Study Shows Possible Bias in Emergency Room Care
Virginian - Pilot
1-2-2008
From wire reports
Doctors are more likely to prescribe strong painkillers for white patients than for blacks and other minorities, according to a finding that researchers say might spotlight bias in the emergency room. In the study, 37% of emergency room patients in pain got narcotics in 2005, compared with 23% in 1993, a change reflecting new methods to curb addiction and other side effects. At the same time, whites were about one-third more likely to get morphine or other opiate drugs than blacks. Some doctors fear patients will become addicted or will feign pain to get drugs, and minority patients in severe pain were most likely to be untreated as a result, researchers wrote in today's Journal of the American Medical Association.
The most likely explanation for racial differences is "a true disparity in prescribing, with differential under-treatment of pain in minority patients," wrote doctors led by Mark J. Pletcher, an epidemiologist at the University of California at San Francisco. "This variability may partially result from racial/ethnic bias." The irony is that blacks are the least likely group to abuse prescription drugs, said Linda Simoni-Wastila of the University of Maryland School of Pharmacy in Baltimore. Hispanics are becoming as likely as whites to abuse prescription opioids and stimulants, according to her research. She was not involved in the current study.
The new study examined 156,729 emergency room reports of patients in pain from 1993 to 2005. In those visits, about 31% of whites got opiates compared with 23% of blacks. "We have the technical means to control pain, and unfortunately it too often goes unused," said Allyn L. Taylor, an international lawyer at Georgetown University Law Center in Washington. "This is tragic and inhumane, particularly in the United States, where we have the resources to resolve it." Taylor and two Georgetown colleagues wrote an editorial accompanying the study.

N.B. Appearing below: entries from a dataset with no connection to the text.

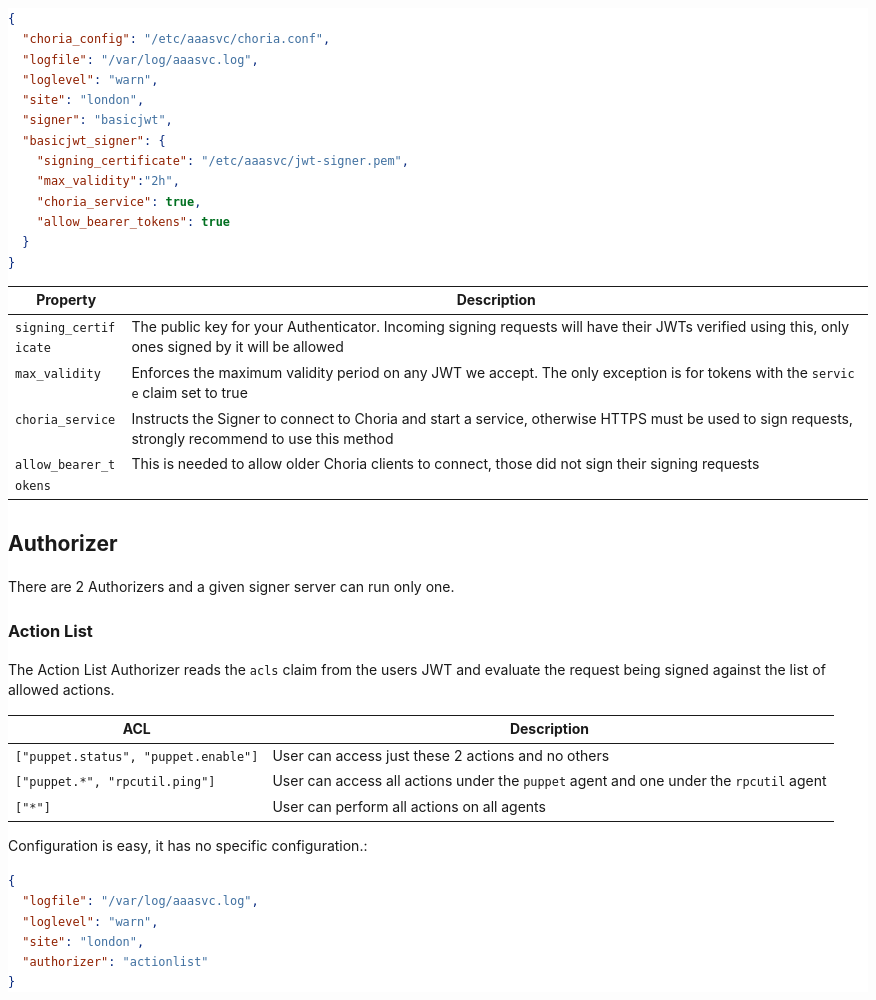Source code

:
 ```json
{
  "choria_config": "/etc/aaasvc/choria.conf",
  "logfile": "/var/log/aaasvc.log",
  "loglevel": "warn",
  "site": "london",
  "signer": "basicjwt",
  "basicjwt_signer": {
    "signing_certificate": "/etc/aaasvc/jwt-signer.pem",
    "max_validity":"2h",
    "choria_service": true,
    "allow_bearer_tokens": true
  }
}
```

| Property              | Description                                                                                                                                         |
|-----------------------|-----------------------------------------------------------------------------------------------------------------------------------------------------|
| `signing_certificate` | The public key for your Authenticator. Incoming signing requests will have their JWTs verified using this, only ones signed by it will be allowed   |
| `max_validity`        | Enforces the maximum validity period on any JWT we accept. The only exception is for tokens with the `service` claim set to true                    |
| `choria_service`      | Instructs the Signer to connect to Choria and start a service, otherwise HTTPS must be used to sign requests, strongly recommend to use this method |
| `allow_bearer_tokens` | This is needed to allow older Choria clients to connect, those did not sign their signing requests                                                  |

## Authorizer

There are 2 Authorizers and a given signer server can run only one.

### Action List

The Action List Authorizer reads the `acls` claim from the users JWT and evaluate the request being signed against the list of allowed actions.


| ACL                                  | Description                                                                            |
|--------------------------------------|----------------------------------------------------------------------------------------|
| `["puppet.status", "puppet.enable"]` | User can access just these 2 actions and no others                                     |
| `["puppet.*", "rpcutil.ping"]`       | User can access all actions under the `puppet` agent and one under the `rpcutil` agent |
| `["*"]`                              | User can perform all actions on all agents                                             |

Configuration is easy, it has no specific configuration.:

```json
{
  "logfile": "/var/log/aaasvc.log",
  "loglevel": "warn",
  "site": "london",
  "authorizer": "actionlist"
}
```
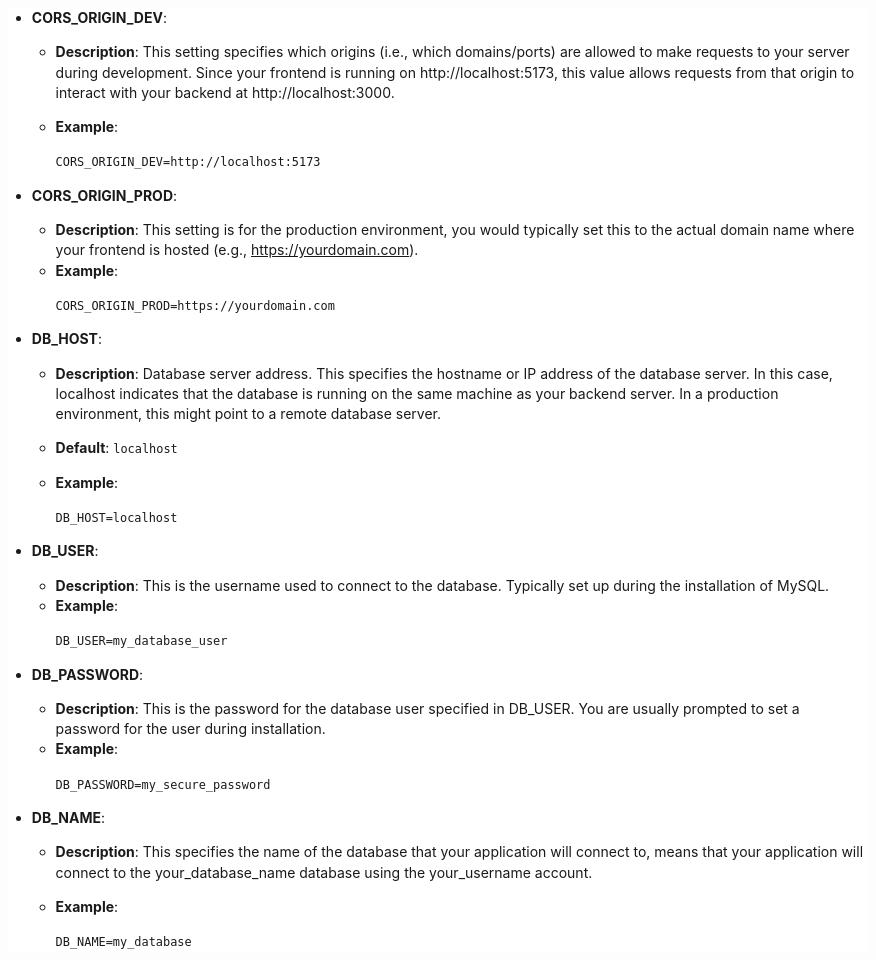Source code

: - **CORS_ORIGIN_DEV**:
  - **Description**: This setting specifies which origins (i.e., which domains/ports) are allowed to make requests to your server during development.
Since your frontend is running on http://localhost:5173, this value allows requests from that origin to interact with your backend at http://localhost:3000.

  - **Example**:
    ```plaintext
    CORS_ORIGIN_DEV=http://localhost:5173
    ```

- **CORS_ORIGIN_PROD**:
  - **Description**: This setting is for the production environment, you would typically set this to the actual domain name where your frontend is hosted (e.g., https://yourdomain.com).
  - **Example**:
    ```plaintext
    CORS_ORIGIN_PROD=https://yourdomain.com
    ```

- **DB_HOST**:
  - **Description**: Database server address. This specifies the hostname or IP address of the database server. In this case, localhost indicates that the database is running on the same machine as your backend server. In a production environment, this might point to a remote database server.

  - **Default**: `localhost`
  - **Example**:
    ```plaintext
    DB_HOST=localhost
    ```

- **DB_USER**:
  - **Description**: This is the username used to connect to the database. Typically set up during the installation of MySQL.
  - **Example**:
    ```plaintext
    DB_USER=my_database_user
    ```

- **DB_PASSWORD**:
  - **Description**: This is the password for the database user specified in DB_USER.
You are usually prompted to set a password for the user during installation. 
  - **Example**:
    ```plaintext
    DB_PASSWORD=my_secure_password
    ```

- **DB_NAME**:
  - **Description**: This specifies the name of the database that your application will connect to,
means that your application will connect to the your_database_name database using the your_username account.

  - **Example**:
    ```plaintext
    DB_NAME=my_database
    ```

Asians and Hispanics also were less likely than whites to get opiates painkillers including fentanyl and oxycodone, the study said. In 2005, about 40% of whites in pain got opiates during emergency room visits, compared with about 32% of nonwhites, the study said. Patient behavior may play a role, Pletcher said. Minority patients "may be less likely to keep complaining about their pain or feel they deserve good pain control," he said. Doctors from the University of Alabama at Birmingham and the Mills-Peninsula Medical Center in Burlingame, California, contributed to the study, which was financed by the U.S. Agency for Healthcare Research and Quality and the National Institute on Drug Abuse. "It's time to move past describing disparities and work on narrowing them," said Dr. Thomas L. Fisher, an emergency room doctor at the University of Chicago Medical Center who was not involved in the study.
Fisher, who is black, said he is not immune to letting subconscious assumptions inappropriately influence his work as a doctor. "If anybody argues they have no social biases that sway clinical practice, they have not been thoughtful about the issue of they're not being honest with themselves," he said. This story was compiled from reports by Bloomberg News and The Associated Press findings.
The study reviewed 156,729 emergency room reports of patients in pain between 1993 and 2005. In those, about 31% of whites got opiates compared with 23% of blacks minorities. Asians and Hispanics also were less likely than whites to get opiates painkillers including fentanyl and oxycodone, they study said. In 2005, about 40% of whites in pain got opiates during emergency room visits, compared with about 32% of nonwhites, the study said.